Because the ERS works closely with lawmakers, oftentimes face-to-face, the distance between Washington and the Midwest hurts that connection on crucial discussions involving the U.S. economy, she says.
Losing civil servants in the ERS — many who have years of experience working across political party lines and have invaluable “institutional memory” — has caused delays in reporting, she says. Some projects have been put on hold because the expertise is lacking.
Who fills the void left in Washington? Corporate lobbyists, Pietruska says.
The Trump administration doesn’t seem to value the wealth of expertise that civil servants bring. As with climate change, the short-term gains for a few industries pale in comparison to the population-wide harm that will occur if the quality of our entire food supply suffers.

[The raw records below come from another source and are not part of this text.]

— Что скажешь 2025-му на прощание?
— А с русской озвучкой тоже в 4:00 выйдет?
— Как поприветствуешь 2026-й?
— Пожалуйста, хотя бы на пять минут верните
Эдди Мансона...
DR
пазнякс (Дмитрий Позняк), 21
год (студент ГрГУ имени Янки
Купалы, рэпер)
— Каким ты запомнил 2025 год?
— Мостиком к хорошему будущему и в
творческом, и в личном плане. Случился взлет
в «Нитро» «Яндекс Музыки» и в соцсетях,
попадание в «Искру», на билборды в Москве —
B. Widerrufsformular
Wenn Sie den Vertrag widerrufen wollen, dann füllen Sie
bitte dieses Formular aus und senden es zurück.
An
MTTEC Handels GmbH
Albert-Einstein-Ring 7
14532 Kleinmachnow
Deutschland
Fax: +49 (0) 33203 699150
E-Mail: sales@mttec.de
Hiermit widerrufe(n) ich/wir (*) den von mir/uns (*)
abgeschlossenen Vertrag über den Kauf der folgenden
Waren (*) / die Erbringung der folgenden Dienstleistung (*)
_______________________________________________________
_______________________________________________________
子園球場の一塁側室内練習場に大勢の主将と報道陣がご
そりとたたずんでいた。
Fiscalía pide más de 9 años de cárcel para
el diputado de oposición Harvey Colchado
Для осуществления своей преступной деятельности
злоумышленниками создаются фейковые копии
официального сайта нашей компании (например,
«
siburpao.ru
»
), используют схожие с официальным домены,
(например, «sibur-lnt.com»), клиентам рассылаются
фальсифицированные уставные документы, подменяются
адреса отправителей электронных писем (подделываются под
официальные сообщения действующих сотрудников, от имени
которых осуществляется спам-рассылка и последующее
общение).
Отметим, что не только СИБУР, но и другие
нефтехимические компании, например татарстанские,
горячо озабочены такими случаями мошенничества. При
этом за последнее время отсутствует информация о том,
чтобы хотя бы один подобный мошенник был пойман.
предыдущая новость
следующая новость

For the third “Silencing Science” segment, Young and McMahon spoke to Michael Halpern, deputy director of the Center for Science and Democracy at the Union of Concerned Scientists. He gives several examples of EPA actions that sideline science, out of many attacks on science detailed at the UCS website. When EPA rolled back the Obama administration’s Waters of the United States rule, it ignored a 2017 EPA and US Army Corps of Engineers assessment of the impacts of shrinking the waterway areas protected under the Clean Water Act (and Public Employees for Environmental Responsibility has lodged a formal complaint about the process having violated the agency’s scientific integrity policy). EPA still hasn’t released a highly anticipated report on the risk of cancer from formaldehyde, which is widely used in household products, and it disregarded its own scientists’ advice when releasing an asbestos rule that stopped short of banning the carcinogen. Halpern explains to Robbins and McMahon that these incidents are part of a larger pattern:
But Halpern says asbestos isn’t the only issue at play. The Trump administration has chosen to disregard certain policies, such as the Clean Air Act, in order to pursue their own agenda, he says.
“But the amount of air pollution that’s going to sicken you or kill you doesn’t depend on who wins an election or who is filling a seat at the top of the EPA,” he says. “That’s why we need the scientists to be able to tell us what the threats are and respond appropriately.”
Scientists are feeling this neglect, he says. The Union of Concerned Scientists conducts surveys, and Halpern says recent feedback found that EPA scientists are “worse off than they’ve ever been” and “report significant political interference in their work.”
The survey found they are also discouraged by workplace reductions, and feel the need to self-censor on topics such as climate change or chemical safety, he says. Their contentious work environment ultimately makes it challenging to report the facts back to the public on critical health hazards, he says.
The immediate impact of this science-silencing trend will soon become apparent as we’re all exposed to more pollution thanks to regulatory rollbacks that ignore evidence of harms. The effects of agencies losing out on scientific talent may be more subtle, but public health will also suffer as a result.
One solution, of course, is to elect a president who values science and public health. Another is to erect more guardrails to protect scientific work at federal agencies even when science-unfriendly administrations are in charge. Halpern highlights the Scientific Integrity Act as one such opportunity. He testified in favor of it at a recent hearing, and it now has bipartisan support in House Committee on Science, Space, and Technology. As the “Silencing Science” series makes clear, we desperately need such protections in order to protect public health.